Tasks:
a - According to the swap patch message, how much did the per-cpu cluster allocation improve swapout throughput in the test described?
b - Echo the stretch of the swap patch message that begins with the words containing "Re: [patch 4/4" and ends with "direct page reclaim.".

Excerpted passage:
==================================================
Re: [patch 4/4 v3]swap: make cluster allocation per-cpu

Hugh Dickins <hughd@xxxxxxxxxx> · Tue, 19 Mar 2013 16:09:01 -0700 (PDT)

On Thu, 21 Feb 2013, Shaohua Li wrote:

> swap cluster allocation is to get better request merge to improve performance.
> But the cluster is shared globally, if multiple tasks are doing swap, this will
> cause interleave disk access. While multiple tasks swap is quite common, for
> example, each numa node has a kswapd thread doing swap or multiple
> threads/processes do direct page reclaim.
> 
> We makes the cluster allocation per-cpu here. The interleave disk access issue
> goes away. All tasks will do sequential swap.
> 
> If one CPU can't get its per-cpu cluster, it will fallback to scan swap_map.
> The CPU can still continue swap. We don't need recycle free swap entries of
> other CPUs.
> 
> In my test (swap to a 2-disk raid0 partition), this improves around 10%
> swapout throughput, and request size is increased significantly.
> 
> How does this impact swap readahead is uncertain though. On one side, page
> reclaim always isolates and swaps several adjancent pages, this will make page
> reclaim write the pages sequentially and benefit readahead. On the other side,
> several CPU write pages interleave means the pages don't live _sequentially_
> but relatively _near_. In the per-cpu allocation case, if adjancent pages are
> written by different cpus, they will live relatively _far_.  So how this
> impacts swap readahead depends on how many pages page reclaim isolates and
> swaps one time. If the number is big, this patch will benefit swap readahead.
==================================================
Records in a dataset
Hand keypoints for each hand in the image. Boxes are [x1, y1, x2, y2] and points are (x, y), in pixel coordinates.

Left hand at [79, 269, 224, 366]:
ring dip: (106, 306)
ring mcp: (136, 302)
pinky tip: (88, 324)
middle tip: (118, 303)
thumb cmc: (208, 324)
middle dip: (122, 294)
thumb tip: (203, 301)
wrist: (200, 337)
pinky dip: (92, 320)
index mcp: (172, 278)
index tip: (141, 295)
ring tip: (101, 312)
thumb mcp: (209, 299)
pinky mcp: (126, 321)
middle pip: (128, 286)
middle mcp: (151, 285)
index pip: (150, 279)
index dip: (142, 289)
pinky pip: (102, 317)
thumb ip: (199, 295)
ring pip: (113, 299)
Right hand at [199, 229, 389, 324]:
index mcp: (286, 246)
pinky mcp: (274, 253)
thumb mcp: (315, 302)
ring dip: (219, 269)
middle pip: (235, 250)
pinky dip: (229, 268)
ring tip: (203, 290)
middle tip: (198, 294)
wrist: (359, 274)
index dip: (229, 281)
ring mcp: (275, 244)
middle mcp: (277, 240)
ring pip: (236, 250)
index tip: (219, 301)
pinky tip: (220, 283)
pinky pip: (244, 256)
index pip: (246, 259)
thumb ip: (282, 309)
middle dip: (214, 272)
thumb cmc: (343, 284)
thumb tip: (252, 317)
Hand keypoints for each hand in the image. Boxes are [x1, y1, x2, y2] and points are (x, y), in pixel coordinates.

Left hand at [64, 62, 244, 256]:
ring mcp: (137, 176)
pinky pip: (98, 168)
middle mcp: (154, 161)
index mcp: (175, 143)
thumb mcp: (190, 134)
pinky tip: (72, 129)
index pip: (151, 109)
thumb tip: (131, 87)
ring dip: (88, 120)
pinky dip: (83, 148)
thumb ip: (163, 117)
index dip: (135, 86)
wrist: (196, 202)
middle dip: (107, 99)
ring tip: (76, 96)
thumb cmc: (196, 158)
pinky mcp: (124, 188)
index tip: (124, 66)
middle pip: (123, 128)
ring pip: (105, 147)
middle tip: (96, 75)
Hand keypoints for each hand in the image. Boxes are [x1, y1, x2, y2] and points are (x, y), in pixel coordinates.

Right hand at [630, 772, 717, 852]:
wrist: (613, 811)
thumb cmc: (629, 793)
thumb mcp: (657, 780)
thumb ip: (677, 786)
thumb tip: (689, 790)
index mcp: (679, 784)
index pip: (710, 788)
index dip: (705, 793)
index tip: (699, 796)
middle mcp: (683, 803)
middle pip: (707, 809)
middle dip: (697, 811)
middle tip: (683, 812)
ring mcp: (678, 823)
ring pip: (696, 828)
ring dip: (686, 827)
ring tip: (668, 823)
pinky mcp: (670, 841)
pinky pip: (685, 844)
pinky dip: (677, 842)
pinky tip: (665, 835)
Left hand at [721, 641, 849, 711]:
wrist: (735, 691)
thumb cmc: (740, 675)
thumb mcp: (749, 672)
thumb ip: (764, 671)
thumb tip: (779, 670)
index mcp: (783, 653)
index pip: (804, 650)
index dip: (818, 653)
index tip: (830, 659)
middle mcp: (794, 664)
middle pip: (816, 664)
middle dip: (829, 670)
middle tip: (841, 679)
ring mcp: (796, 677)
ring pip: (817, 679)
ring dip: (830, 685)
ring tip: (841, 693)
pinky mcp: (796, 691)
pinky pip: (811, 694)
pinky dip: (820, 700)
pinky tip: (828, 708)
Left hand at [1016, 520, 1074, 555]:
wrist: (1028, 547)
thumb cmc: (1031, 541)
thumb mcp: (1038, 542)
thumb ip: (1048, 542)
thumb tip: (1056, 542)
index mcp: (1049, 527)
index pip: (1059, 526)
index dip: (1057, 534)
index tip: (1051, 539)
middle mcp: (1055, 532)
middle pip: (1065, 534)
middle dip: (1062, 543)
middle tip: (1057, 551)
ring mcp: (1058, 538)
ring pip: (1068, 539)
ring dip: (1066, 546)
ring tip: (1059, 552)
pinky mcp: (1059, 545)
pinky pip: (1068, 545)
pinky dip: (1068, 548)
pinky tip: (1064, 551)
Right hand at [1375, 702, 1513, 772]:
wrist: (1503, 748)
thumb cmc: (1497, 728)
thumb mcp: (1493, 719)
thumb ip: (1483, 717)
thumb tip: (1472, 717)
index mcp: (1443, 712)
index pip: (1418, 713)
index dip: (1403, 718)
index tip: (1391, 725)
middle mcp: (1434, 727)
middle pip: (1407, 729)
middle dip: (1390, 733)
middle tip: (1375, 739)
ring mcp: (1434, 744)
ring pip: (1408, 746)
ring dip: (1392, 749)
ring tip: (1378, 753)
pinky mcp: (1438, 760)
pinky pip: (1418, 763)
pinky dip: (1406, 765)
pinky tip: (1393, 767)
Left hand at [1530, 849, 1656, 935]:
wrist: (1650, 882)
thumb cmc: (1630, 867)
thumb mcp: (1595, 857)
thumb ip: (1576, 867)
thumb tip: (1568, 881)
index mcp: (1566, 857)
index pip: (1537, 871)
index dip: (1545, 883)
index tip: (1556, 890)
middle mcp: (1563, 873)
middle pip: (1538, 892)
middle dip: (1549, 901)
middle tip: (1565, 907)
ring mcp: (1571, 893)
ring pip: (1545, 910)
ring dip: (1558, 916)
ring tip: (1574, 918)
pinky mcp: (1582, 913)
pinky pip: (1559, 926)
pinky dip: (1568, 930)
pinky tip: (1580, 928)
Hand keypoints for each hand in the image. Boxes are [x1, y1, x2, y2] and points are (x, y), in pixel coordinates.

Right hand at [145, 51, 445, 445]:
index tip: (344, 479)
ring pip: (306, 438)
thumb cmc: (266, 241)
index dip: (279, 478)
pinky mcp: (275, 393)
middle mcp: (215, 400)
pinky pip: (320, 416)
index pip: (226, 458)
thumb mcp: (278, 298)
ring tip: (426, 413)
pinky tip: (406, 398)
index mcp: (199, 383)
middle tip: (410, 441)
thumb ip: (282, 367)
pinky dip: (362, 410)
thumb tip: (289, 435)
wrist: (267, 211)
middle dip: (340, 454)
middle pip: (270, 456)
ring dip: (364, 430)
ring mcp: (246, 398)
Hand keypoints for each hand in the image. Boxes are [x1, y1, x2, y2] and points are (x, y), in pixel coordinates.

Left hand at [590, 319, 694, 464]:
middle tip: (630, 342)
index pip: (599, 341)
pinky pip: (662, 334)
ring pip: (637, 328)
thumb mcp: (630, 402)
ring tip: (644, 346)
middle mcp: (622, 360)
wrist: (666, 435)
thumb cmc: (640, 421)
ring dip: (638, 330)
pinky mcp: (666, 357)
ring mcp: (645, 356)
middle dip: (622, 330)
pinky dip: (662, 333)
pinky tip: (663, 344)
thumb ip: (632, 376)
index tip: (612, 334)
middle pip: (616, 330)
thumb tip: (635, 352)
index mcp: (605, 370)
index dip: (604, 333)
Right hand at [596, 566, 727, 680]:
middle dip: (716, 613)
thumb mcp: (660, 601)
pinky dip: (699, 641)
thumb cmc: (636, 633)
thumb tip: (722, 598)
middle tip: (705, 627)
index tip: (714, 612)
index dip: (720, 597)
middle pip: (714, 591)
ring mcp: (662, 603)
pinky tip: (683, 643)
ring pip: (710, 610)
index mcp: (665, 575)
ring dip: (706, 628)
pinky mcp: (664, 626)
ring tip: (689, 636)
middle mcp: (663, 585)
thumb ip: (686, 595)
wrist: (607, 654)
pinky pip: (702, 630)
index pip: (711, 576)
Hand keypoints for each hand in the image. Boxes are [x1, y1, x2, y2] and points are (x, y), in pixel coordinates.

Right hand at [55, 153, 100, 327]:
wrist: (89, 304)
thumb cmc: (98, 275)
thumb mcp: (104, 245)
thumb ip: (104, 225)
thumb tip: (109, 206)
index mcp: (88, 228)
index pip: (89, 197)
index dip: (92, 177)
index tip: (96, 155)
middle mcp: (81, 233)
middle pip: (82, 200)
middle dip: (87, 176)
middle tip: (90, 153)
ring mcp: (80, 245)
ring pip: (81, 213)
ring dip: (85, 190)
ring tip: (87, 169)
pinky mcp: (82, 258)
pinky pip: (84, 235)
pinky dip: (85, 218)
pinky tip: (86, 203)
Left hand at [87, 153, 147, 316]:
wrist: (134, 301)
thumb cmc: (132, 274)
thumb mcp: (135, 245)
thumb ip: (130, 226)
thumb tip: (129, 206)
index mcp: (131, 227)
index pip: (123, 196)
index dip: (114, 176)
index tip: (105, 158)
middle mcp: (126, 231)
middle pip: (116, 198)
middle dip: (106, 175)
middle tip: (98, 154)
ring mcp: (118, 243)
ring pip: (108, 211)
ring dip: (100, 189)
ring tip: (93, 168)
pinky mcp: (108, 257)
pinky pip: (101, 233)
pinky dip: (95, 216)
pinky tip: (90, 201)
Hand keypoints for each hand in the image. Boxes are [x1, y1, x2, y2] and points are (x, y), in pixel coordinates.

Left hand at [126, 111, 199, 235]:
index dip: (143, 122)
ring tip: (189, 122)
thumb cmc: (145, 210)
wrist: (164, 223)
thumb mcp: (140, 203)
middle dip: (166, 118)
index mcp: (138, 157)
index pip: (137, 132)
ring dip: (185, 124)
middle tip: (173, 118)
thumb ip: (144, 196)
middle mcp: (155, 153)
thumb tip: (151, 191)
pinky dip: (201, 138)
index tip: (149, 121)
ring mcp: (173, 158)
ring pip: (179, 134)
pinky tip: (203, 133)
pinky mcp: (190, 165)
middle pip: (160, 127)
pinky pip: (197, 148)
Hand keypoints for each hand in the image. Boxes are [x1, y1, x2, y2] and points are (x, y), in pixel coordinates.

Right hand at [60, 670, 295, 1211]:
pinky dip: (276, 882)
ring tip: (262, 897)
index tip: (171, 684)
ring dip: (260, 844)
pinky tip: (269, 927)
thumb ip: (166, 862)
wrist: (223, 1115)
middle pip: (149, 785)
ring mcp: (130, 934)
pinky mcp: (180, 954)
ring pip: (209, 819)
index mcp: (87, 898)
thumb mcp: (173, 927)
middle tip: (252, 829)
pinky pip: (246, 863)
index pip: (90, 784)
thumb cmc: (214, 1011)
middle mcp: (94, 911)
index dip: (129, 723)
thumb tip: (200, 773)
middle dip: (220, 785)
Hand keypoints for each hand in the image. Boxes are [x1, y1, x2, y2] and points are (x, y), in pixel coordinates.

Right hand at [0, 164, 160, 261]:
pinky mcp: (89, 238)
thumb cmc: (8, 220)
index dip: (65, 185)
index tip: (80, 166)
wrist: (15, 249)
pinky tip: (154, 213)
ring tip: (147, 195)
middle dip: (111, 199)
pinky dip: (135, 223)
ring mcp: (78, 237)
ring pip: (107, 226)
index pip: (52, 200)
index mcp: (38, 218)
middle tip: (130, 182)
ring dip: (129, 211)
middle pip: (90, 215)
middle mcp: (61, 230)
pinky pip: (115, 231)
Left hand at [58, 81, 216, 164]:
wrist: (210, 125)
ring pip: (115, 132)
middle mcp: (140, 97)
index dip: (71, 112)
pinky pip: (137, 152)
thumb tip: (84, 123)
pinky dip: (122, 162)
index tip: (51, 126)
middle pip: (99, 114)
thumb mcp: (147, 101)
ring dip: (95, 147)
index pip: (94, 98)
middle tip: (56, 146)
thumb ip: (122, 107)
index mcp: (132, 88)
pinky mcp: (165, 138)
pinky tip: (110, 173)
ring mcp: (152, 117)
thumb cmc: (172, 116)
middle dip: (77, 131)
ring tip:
==================================================
Answer list:
a - About 10% when swapping to a 2-disk raid0 partition.

b -
Re: [patch 4/4 v3]swap: make cluster allocation per-cpu

Hugh Dickins <hughd@xxxxxxxxxx> · Tue, 19 Mar 2013 16:09:01 -0700 (PDT)

On Thu, 21 Feb 2013, Shaohua Li wrote:

> swap cluster allocation is to get better request merge to improve performance.
> But the cluster is shared globally, if multiple tasks are doing swap, this will
> cause interleave disk access. While multiple tasks swap is quite common, for
> example, each numa node has a kswapd thread doing swap or multiple
> threads/processes do direct page reclaim.